begin Page

- Born: August 12 1987 United Kingdom
- Occupation: Musician
- Notable work: Known for the hit song "sweetio"
- Awards: Best Female Artist 2012 at YFM All Star Weekend Awards

= Raquel Naa Ayorkor Ammah =

Ghanaian musician

Raquel Naa Ayorkor Ammah (born 12 August 1987), popularly known on the music scene as Raquel, is a Ghanaian musician, composer, choreographer, actress and script writer. She is popularly known for her hit song "Sweetio" which featured Sarkodie.

==Early life==
Raquel was born in the United Kingdom by Ghanaian parents. She grew up in West London with her mother, two brothers and a sister. Raquel attended many schools because her family moved houses a few times. However, her favourite schools remained Hogarth Primary School based in Chiswick, and West Thames College. She attended Hounslow Manor School for her second cycle education, where she studied English Literature and Drama in sixth form. At West Thames College, she pursued a National Diploma in Performing Arts, taking additional classes in dance and choreography. Raquel later enrolled in a BA in Drama, Theatre and Performance Studies at Roehampton University (formerly University of Surrey Roehampton), completing two years before taking a gap year to focus on her music career.

==Career==
Raquel officially entered the music scene in 2005 when she signed with BlackStar SR Entertainment while in the UK, and has since shared the same stage with international acts like Mario, Movado, Young (U.S) Lloyd (U.S), Kas (Nigeria), Cabbo Snoop (Angola), Duncan Mighty (Nigeria), Stephanie Benson (UK/Ghana).. Prior to that, alongside her elder sister, she formed the musical duo "The Sister Act, writing original songs, singing, rapping, and choreographing dance routines, often performing informally for small audiences . She relocated to Accra to further her music career with the help of her record label in the late 2000. Raquel released "Odo" as her official hit single in July 2010.

end Page
begin Dataset excerpts

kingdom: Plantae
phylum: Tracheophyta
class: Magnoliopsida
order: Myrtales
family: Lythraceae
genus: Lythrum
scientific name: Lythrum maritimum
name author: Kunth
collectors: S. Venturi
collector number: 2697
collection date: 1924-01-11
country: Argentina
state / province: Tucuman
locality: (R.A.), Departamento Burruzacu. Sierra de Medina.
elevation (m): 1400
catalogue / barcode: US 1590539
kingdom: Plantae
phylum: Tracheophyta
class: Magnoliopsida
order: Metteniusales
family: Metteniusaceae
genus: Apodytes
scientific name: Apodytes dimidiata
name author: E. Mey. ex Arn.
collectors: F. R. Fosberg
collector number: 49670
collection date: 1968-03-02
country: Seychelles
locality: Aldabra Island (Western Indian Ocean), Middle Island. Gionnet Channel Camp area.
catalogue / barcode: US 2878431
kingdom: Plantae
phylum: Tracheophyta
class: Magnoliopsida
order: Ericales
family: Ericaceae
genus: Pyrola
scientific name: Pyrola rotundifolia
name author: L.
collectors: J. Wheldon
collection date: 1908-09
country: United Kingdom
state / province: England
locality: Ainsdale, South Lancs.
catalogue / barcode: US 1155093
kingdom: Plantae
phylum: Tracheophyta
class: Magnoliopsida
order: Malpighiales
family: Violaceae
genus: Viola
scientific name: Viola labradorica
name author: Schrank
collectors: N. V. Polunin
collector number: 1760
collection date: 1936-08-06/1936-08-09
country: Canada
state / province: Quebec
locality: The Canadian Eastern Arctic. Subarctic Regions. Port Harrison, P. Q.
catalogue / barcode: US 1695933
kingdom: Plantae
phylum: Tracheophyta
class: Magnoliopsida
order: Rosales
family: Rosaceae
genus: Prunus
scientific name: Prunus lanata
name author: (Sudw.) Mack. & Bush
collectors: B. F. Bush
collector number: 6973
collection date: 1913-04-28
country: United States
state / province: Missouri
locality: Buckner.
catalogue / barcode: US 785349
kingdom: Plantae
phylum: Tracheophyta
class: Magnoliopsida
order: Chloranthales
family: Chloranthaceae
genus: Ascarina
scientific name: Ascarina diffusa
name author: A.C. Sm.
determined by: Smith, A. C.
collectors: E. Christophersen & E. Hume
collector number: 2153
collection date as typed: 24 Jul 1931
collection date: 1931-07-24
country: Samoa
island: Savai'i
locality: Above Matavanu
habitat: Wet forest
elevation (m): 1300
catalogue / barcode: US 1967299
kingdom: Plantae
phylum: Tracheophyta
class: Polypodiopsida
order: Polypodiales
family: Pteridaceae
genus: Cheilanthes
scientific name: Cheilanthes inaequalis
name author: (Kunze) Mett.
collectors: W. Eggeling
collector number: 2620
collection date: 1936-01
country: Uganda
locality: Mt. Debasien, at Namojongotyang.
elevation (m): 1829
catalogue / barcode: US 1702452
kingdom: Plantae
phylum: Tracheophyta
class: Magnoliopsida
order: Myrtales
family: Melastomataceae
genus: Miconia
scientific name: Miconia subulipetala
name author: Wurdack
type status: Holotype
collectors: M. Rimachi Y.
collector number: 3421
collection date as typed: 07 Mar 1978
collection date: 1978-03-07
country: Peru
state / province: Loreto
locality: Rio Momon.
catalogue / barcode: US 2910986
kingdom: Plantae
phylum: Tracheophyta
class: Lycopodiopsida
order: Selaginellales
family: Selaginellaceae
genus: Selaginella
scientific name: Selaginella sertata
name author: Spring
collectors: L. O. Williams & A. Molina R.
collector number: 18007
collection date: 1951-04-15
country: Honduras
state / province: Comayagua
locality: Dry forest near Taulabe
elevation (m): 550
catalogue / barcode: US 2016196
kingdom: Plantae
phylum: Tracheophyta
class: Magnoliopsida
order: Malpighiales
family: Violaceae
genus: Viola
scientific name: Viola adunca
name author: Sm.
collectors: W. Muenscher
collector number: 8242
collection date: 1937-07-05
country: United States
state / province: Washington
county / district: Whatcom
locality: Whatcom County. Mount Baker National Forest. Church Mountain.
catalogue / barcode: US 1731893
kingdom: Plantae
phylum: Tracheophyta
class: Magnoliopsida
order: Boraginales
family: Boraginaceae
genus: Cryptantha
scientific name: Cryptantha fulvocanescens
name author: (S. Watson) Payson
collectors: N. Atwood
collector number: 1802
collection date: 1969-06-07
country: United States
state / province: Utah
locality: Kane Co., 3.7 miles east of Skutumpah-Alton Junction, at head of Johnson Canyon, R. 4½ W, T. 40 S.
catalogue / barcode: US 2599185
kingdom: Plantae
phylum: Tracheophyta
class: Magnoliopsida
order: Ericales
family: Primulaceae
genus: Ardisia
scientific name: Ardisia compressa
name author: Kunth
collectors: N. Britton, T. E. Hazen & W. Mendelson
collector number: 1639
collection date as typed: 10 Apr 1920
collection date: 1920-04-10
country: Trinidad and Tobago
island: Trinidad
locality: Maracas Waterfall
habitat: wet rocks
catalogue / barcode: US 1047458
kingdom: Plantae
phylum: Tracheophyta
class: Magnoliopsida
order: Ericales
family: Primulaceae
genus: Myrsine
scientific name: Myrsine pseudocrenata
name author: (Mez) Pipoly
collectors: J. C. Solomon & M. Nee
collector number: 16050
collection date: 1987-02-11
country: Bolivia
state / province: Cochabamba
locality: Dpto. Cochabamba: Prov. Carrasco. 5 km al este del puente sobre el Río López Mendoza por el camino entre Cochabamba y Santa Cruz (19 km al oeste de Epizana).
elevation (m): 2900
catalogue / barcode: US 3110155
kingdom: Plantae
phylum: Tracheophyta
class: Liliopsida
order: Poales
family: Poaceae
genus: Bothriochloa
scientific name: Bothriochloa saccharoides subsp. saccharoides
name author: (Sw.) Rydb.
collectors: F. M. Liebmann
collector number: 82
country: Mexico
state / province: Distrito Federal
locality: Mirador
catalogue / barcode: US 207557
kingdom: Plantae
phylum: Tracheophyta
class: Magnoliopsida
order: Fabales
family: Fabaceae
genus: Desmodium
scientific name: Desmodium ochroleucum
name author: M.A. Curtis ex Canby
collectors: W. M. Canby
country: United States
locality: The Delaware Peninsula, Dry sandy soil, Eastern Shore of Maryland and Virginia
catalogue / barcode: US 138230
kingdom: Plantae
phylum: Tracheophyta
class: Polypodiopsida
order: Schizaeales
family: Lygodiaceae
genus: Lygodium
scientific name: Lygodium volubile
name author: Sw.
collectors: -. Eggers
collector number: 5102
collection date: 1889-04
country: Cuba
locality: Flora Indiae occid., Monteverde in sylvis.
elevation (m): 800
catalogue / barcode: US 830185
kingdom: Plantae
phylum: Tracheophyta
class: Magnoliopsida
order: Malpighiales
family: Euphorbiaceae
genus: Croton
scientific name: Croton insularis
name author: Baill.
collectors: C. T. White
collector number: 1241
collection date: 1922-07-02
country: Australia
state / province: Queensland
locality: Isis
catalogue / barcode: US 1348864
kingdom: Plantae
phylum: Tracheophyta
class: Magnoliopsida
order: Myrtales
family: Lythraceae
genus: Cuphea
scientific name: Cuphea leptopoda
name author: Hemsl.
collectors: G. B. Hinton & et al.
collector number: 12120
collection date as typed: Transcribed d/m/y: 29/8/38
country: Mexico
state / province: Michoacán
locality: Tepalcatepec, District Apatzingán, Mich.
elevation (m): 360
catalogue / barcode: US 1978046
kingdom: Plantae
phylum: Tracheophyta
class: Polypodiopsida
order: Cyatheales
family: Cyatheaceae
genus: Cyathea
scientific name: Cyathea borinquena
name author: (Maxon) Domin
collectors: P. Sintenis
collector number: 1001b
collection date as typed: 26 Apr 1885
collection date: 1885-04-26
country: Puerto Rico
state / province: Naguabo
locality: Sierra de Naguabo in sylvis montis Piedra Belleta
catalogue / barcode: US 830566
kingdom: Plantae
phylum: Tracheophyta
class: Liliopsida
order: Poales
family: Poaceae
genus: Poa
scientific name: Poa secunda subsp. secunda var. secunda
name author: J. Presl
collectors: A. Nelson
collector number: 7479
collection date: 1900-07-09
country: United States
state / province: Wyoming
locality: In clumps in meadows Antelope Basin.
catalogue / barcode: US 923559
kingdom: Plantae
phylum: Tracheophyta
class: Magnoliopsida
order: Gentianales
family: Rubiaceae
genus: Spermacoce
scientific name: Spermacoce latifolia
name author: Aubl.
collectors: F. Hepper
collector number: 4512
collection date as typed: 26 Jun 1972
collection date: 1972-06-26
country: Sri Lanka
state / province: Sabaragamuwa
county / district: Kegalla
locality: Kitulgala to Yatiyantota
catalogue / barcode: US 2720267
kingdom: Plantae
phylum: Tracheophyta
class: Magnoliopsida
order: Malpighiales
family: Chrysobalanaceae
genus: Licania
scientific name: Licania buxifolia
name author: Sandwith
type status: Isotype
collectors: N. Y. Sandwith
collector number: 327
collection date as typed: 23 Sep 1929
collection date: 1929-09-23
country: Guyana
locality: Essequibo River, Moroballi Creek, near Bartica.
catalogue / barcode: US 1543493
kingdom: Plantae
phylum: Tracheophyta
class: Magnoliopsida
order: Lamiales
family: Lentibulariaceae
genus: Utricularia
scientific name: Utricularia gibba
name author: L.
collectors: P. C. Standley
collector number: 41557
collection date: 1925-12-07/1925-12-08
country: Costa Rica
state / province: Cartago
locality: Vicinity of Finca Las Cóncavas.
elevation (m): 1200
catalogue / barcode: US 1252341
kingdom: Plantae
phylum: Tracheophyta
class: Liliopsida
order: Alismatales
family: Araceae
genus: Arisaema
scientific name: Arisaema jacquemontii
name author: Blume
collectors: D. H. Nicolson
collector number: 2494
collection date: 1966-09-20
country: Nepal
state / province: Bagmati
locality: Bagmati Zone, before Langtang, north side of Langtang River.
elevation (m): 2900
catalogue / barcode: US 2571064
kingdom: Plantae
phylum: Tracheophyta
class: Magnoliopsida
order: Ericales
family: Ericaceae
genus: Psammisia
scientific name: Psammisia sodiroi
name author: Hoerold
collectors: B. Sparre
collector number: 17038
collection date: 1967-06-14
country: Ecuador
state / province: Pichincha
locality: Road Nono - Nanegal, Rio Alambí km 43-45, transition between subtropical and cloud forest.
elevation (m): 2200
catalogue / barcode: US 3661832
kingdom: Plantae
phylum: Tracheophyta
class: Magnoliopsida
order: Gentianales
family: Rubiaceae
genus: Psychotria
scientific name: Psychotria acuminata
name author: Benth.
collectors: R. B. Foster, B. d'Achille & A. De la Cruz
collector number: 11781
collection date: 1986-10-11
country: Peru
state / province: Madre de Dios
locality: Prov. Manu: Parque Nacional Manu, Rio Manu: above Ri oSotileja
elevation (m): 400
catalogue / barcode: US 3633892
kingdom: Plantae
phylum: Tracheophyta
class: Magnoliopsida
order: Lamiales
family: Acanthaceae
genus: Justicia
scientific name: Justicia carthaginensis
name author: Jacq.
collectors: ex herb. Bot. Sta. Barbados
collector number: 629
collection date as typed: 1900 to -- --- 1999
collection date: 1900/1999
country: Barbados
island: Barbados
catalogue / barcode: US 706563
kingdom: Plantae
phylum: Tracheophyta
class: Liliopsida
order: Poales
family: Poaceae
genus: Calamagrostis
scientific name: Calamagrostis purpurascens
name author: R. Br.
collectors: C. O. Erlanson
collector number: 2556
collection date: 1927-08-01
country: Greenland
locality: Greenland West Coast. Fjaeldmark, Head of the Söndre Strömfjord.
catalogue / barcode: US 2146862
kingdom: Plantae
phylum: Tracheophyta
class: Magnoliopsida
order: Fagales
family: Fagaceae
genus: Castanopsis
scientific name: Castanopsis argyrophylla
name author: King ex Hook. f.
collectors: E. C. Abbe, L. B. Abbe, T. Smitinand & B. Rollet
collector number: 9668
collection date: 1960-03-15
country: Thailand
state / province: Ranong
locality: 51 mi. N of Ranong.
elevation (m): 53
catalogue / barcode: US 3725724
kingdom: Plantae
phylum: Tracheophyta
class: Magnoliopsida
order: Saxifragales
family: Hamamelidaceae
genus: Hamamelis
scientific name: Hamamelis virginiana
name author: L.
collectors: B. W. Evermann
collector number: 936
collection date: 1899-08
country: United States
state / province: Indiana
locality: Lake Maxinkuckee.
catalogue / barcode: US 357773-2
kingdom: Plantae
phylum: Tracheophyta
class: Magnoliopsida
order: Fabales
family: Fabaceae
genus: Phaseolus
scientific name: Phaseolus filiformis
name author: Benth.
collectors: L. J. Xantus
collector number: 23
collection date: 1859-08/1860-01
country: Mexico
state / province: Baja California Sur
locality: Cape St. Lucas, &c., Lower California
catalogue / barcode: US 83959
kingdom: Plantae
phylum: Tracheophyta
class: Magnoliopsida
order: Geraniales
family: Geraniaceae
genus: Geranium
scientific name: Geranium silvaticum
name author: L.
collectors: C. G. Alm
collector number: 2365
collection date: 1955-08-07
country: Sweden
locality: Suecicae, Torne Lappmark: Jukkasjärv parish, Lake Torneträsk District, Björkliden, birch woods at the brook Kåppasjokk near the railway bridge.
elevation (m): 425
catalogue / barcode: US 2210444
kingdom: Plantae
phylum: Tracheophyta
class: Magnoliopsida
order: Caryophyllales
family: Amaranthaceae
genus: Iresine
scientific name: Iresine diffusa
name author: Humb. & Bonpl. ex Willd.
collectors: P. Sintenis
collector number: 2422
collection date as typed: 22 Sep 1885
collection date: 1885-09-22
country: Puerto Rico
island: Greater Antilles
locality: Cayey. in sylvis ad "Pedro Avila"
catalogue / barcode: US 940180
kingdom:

end Dataset excerpts

Goals:
1 > Reproduce everything in the Raquel biography from "- Awards: Best" down to "which featured Sarkodie.".
2 > Write the next part of the biography of Raquel, picking up right after its final sentence.

Task-by-task answers:
1 >
- Awards: Best Female Artist 2012 at YFM All Star Weekend Awards

= Raquel Naa Ayorkor Ammah =

Ghanaian musician

Raquel Naa Ayorkor Ammah (born 12 August 1987), popularly known on the music scene as Raquel, is a Ghanaian musician, composer, choreographer, actress and script writer. She is popularly known for her hit song "Sweetio" which featured Sarkodie.

2 >
Her acting career began with stage performances during her studies in drama and performing arts. She took a lead role of Maria in a stage adaptation of the classic musical The Sound of Music. In film, Ammah made her starring debut as 'Black Rose', an ambitious young singer, in the 2020 Afro-noir drama Gold Coast Lounge, directed by Pascal Aka and featuring co-stars such as Adjetey Anang and Zynnell Zuh.

==Philanthropy==
As part of her social responsibility, Raquel has voluntarily been a mentor for a private charity within her local community in Ghana called Christ Humanitarian Foundation (CHF). She acts as a public advocate for the foundation to help them raise funds each year.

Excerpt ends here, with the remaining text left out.